- _Work required_
Can you change "photo" to "image" throughout the records below, keeping every other word the same and leaving the pictures out of your answer?
........
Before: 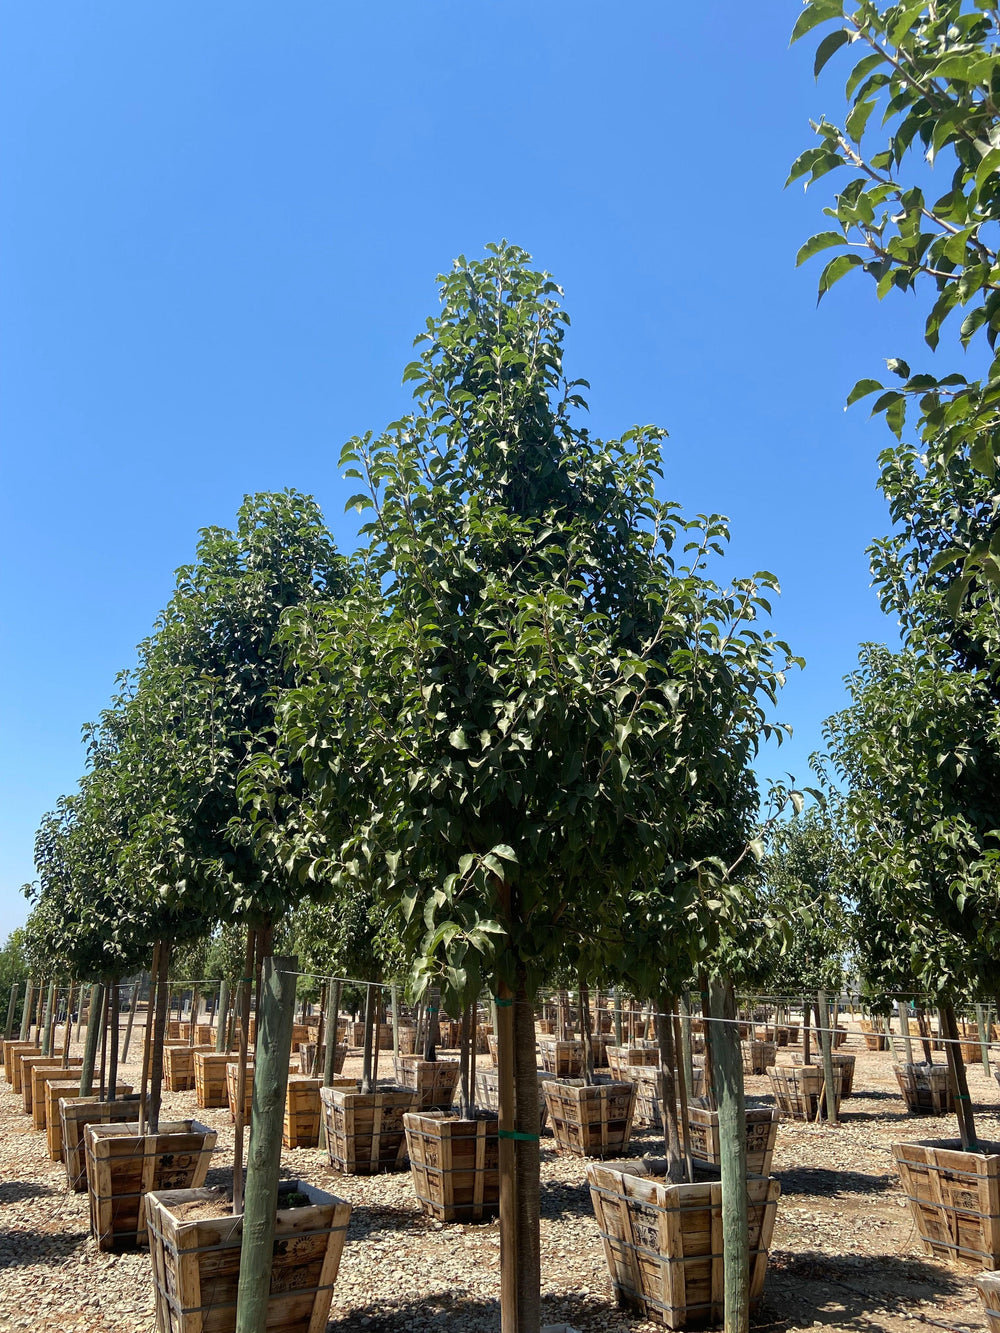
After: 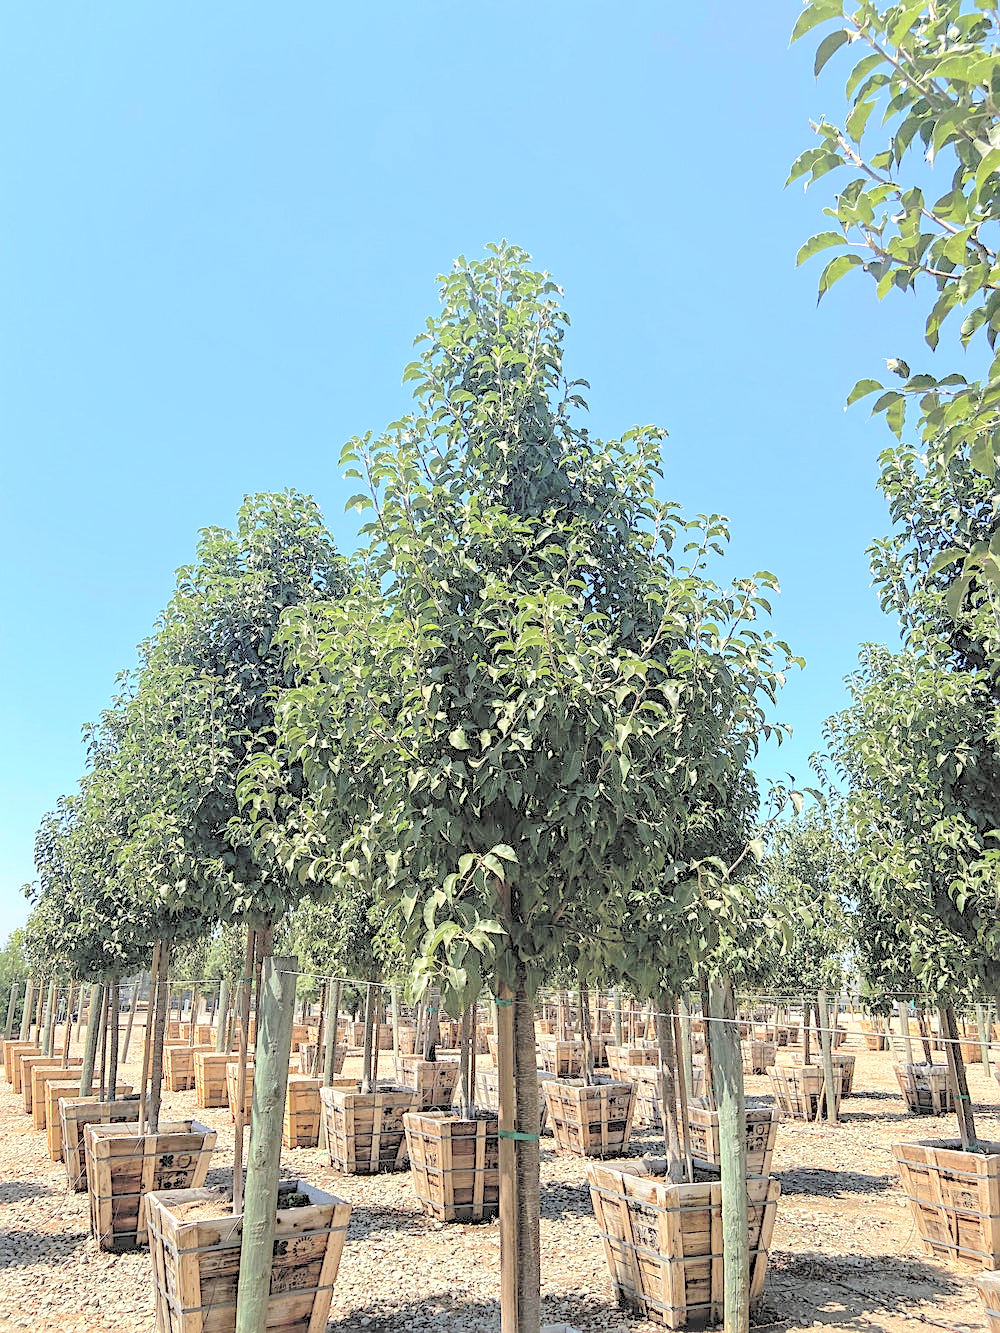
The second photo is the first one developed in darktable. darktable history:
sharpen: on, module defaults
contrast brightness saturation: brightness 1
local contrast: detail 130%
haze removal: compatibility mode true, adaptive false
........
- _Written solution_
Before: 
After: 
The second image is the first one developed in darktable. darktable history:
sharpen: on, module defaults
contrast brightness saturation: brightness 1
local contrast: detail 130%
haze removal: compatibility mode true, adaptive false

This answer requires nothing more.